The overarching message of the Global Compact business leaders summit here is loud and clear: It is no longer sufficient for companies to make profits and comply with the laws if they are really serious about sustainable development in the long term.

The world is now undergoing a period of unprecedented change and it is becoming clear that the current market mechanism and the political system cannot by itself resolve such major issues as climate change, persistent poverty and abuse of human rights.

"For markets to expand in a sustainable way, we must provide those currently excluded with better and more opportunities to improve their livelihoods," United Nations Secretary General Ban-Ki-moon said Thursday when opening the two-summit.
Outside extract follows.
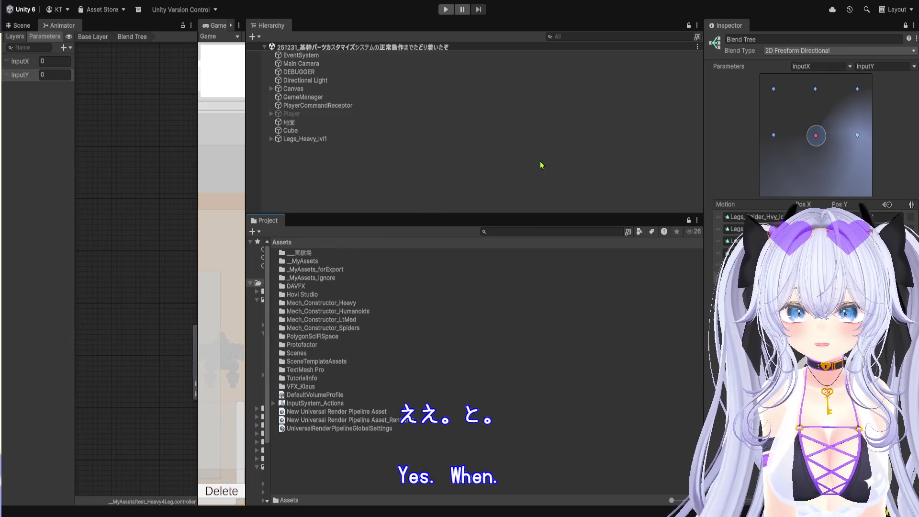
pyautogui.press('ctrl+shift+n')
The UN chief called the meeting, which is being attended by more than 800 business leaders and representatives of civil society organizations and academic communities, the largest event the UN has ever convened on the topic of corporate citizenship.
Indeed, the survival and success of companies, notably big multinational groups, depends on the complex global system of three interdependent sub-systems -- the natural environment, the social and political system, and the global economy.

Formed in 2000 in response to major anti-globalization protests at a WTO meeting in Seattle, the Global Compact brings companies together with UN agencies and civil society groups to promote universal human rights, labor, environment and anticorruption principles.

The Global Compact's ten principles cover the areas of human rights, labor, the environment and anticorruption.

The Global Compact, which now has around 4,000 members, asks companies to embrace, support and enact, within their sphere of influence, a set of core values in the areas of human rights, labor standards, the environment, and anticorruption.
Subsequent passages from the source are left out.